:: The task ::
For the records below, say how many lines contain the string "directions". Give the number only.

:: Supplied records ::
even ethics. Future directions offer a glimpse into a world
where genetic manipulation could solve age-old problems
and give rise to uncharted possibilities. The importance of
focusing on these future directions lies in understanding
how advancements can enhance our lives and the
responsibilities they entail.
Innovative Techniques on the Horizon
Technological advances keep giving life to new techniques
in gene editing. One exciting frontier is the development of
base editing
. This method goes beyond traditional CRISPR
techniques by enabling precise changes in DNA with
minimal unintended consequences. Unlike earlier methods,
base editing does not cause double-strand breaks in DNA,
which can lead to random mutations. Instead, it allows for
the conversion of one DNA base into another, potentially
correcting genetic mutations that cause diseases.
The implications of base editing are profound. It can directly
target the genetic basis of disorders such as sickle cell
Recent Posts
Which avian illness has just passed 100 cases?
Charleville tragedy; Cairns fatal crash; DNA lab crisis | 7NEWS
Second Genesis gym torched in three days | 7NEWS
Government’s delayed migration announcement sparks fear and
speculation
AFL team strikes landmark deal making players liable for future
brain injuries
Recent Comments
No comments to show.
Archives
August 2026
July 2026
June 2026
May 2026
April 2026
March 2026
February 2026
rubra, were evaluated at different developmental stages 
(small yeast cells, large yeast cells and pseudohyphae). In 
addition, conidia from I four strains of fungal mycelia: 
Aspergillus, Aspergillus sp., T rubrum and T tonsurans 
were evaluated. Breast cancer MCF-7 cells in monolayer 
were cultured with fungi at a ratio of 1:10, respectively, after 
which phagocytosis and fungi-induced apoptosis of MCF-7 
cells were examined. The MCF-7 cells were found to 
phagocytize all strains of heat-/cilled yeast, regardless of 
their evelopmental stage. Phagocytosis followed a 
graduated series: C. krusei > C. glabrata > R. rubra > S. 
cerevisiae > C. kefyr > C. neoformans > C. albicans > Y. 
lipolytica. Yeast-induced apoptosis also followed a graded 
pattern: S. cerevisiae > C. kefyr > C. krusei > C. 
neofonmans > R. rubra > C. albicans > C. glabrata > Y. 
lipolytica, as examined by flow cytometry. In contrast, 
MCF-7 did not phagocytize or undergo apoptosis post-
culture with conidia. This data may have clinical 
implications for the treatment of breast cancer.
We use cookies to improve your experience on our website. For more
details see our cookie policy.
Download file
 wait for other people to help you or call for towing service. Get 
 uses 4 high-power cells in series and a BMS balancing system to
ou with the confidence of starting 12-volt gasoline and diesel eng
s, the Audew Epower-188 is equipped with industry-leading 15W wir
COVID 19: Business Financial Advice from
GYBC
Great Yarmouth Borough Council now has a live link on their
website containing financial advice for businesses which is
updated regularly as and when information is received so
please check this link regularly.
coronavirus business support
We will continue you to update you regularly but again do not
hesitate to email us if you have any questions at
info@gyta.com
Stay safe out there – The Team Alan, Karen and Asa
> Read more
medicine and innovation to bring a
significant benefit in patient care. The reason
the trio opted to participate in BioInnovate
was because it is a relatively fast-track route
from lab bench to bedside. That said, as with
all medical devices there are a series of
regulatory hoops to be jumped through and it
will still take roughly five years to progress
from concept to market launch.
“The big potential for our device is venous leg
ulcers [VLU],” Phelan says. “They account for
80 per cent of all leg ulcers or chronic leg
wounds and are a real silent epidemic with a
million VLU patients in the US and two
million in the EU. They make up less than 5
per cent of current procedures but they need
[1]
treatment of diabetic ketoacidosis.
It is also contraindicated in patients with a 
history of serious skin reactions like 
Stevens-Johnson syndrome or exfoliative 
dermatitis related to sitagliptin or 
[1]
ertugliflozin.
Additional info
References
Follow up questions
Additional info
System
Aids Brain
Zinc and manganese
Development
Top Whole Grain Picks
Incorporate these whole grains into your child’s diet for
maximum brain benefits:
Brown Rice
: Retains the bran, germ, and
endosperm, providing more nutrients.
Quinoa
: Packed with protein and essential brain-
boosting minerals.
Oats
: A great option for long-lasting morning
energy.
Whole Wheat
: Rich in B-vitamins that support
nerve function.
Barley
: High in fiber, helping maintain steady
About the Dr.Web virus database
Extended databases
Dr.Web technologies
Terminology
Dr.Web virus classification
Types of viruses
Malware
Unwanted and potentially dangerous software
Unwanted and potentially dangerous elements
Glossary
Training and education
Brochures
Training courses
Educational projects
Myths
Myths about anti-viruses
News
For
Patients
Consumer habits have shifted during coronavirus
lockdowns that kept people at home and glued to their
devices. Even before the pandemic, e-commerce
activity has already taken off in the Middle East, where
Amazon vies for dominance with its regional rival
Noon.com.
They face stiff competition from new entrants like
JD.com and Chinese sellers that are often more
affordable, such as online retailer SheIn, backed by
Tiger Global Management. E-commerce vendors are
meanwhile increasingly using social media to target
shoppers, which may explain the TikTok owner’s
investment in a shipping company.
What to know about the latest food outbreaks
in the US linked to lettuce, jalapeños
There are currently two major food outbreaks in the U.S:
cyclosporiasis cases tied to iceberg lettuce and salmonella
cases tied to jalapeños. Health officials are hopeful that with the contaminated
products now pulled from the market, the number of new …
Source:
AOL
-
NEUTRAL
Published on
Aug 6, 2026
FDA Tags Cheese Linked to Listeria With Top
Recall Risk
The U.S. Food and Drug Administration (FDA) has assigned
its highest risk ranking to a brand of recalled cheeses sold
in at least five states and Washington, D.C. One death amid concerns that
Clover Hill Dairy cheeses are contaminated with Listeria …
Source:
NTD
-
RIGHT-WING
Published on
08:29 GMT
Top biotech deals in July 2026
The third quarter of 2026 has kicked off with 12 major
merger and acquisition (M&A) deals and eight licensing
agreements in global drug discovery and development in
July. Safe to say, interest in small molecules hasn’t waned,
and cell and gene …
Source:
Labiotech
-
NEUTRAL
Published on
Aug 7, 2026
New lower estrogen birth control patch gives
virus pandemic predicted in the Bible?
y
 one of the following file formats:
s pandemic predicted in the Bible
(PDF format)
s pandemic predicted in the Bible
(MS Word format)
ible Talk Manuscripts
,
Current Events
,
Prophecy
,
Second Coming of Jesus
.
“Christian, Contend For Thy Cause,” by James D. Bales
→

:: Answer to this task ::
2